By DPA,
Amsterdam : International rights organisation Human Rights Watch (HRW) told media Friday it has evidence RTL television cameraman Stan Storimans was killed by Russian cluster bombs, despite an international ban on such bombs.
Storimans was killed in the Georgian city of Gori while covering the conflict over South Ossetia between Georgia and Russia.
Two other journalists, Dutch Jeroen Akkermans and Israeli Zadok Yehezkeli, sustained injuries in the same incident.
HRW says it spoke with several eye witnesses and documented video and photo material of the damage caused by the bombing that killed seven.
In May, more than 100 countries banned the use of cluster bombs at a convention in Ireland.
A cluster bomb contains many bomblets which explode on touching the ground. However, international experts say many of them do not explode immediately, causing injuries to civilians up to years after a conflict has ended.
The HRW report comes one day after Dutch journalists association NVJ told Dutch media it would investigate the death of the Dutch cameraman.
Meanwhile, the Dutch wife of Georgian president Mikhail Saakashvili sent an e-mail to Dutch news wire ANP Friday expressing her sorrow over the death of the Dutch cameraman.
Saakashvili Wednesday told international media his wife would be present at the Dutch cameraman’s funeral, the date of which is still unknown.
In a statement issued early Friday from Tbilisi, HRW condemned the practise, which it claimed to have documented from airstrikes Tuesday in two Georgian cities.
“Cluster bombs are indiscriminate killers that most nations have agreed to outlaw,” said Marc Garlasco, HRW senior military analyst.
“Russia should never have fired cluster munitions against a town in Georgia, and now it should help in the clean-up to avoid any more deaths.”
The New York-based group said that RBK-250 cluster bombs, each containing 30 submunitions, were dropped from Russian aircraft.

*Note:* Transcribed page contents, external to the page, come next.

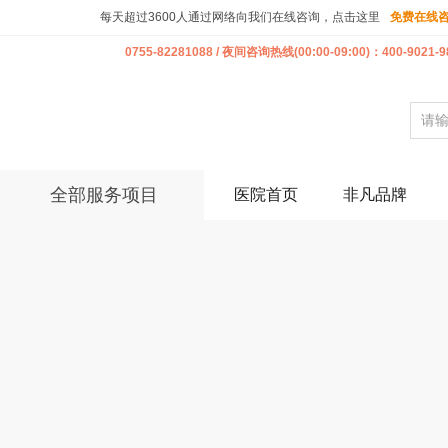
每天超过3600人通过网络向我们在线咨询，点击这里
免费在线
0755-82281088 / 夜间咨询热线(00:00-09:00)：400-9021-9
全部服务项目
医院首页
非凡品牌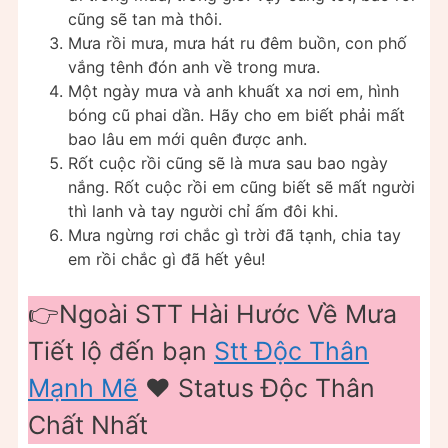
cũng sẽ tan mà thôi.
Mưa rồi mưa, mưa hát ru đêm buồn, con phố
vắng tênh đón anh về trong mưa.
Một ngày mưa và anh khuất xa nơi em, hình
bóng cũ phai dần. Hãy cho em biết phải mất
bao lâu em mới quên được anh.
Rốt cuộc rồi cũng sẽ là mưa sau bao ngày
nắng. Rốt cuộc rồi em cũng biết sẽ mất người
thì lanh và tay người chỉ ấm đôi khi.
Mưa ngừng rơi chắc gì trời đã tạnh, chia tay
em rồi chắc gì đã hết yêu!
👉Ngoài STT Hài Hước Về Mưa
Tiết lộ đến bạn
Stt Độc Thân
Mạnh Mẽ
❤️ Status Độc Thân
Chất Nhất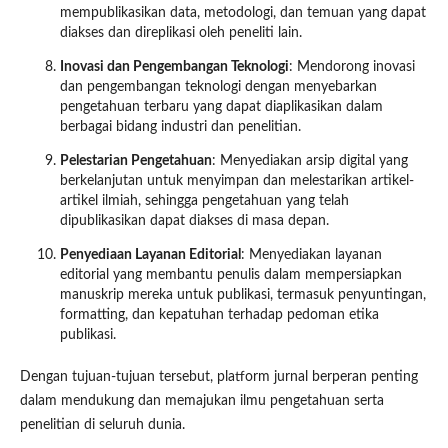
mempublikasikan data, metodologi, dan temuan yang dapat
diakses dan direplikasi oleh peneliti lain.
Inovasi dan Pengembangan Teknologi
: Mendorong inovasi
dan pengembangan teknologi dengan menyebarkan
pengetahuan terbaru yang dapat diaplikasikan dalam
berbagai bidang industri dan penelitian.
Pelestarian Pengetahuan
: Menyediakan arsip digital yang
berkelanjutan untuk menyimpan dan melestarikan artikel-
artikel ilmiah, sehingga pengetahuan yang telah
dipublikasikan dapat diakses di masa depan.
Penyediaan Layanan Editorial
: Menyediakan layanan
editorial yang membantu penulis dalam mempersiapkan
manuskrip mereka untuk publikasi, termasuk penyuntingan,
formatting, dan kepatuhan terhadap pedoman etika
publikasi.
Dengan tujuan-tujuan tersebut, platform jurnal berperan penting
dalam mendukung dan memajukan ilmu pengetahuan serta
penelitian di seluruh dunia.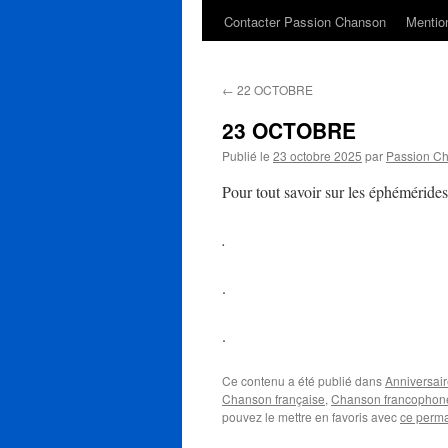
Contacter Passion Chanson
Mention
←
22 OCTOBRE
23 OCTOBRE
Publié le
23 octobre 2025
par
Passion C
Pour tout savoir sur les éphémérides
.
.
.
Ce contenu a été publié dans
Anniversaire
Chanson française
,
Chanson francophon
pouvez le mettre en favoris avec
ce perma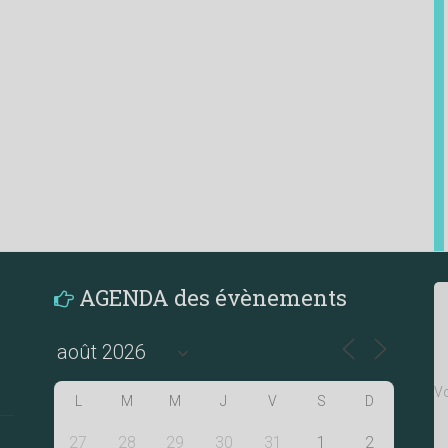
AGENDA des évènements
Vo
L
M
M
J
V
S
D
27
28
29
30
31
1
2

HRW researchers inside the Georgian war zone interviewed wounded survivors and medical and military personnel, and obtained a video of one strike and photos of craters and bomb remnants, all confirming its conclusions.
A Tbilisi doctor gave the group a piece of apparent bomblet shrapnel removed from the skull of one patient.
The alleged cluster-bomb strikes took place Tuesday in Ruisi, a town in Georgia’s Kareli district, and in Gori, a Georgian city near the border with the breakaway region of South Ossetia, where the conflict with Russia broke out on Aug 7.
In all, at least 11 civilians were killed and dozens wounded in the two attacks. The Gori strike killed Dutch journalist Stan Storimans, seriously wounded Israeli journalist Zadok Yehezkeli and damaged an armoured car used by the Reuters news agency.
At a conference in May, 107 countries agreed to ban cluster munitions. Neither Russia nor Georgia participated in the talks.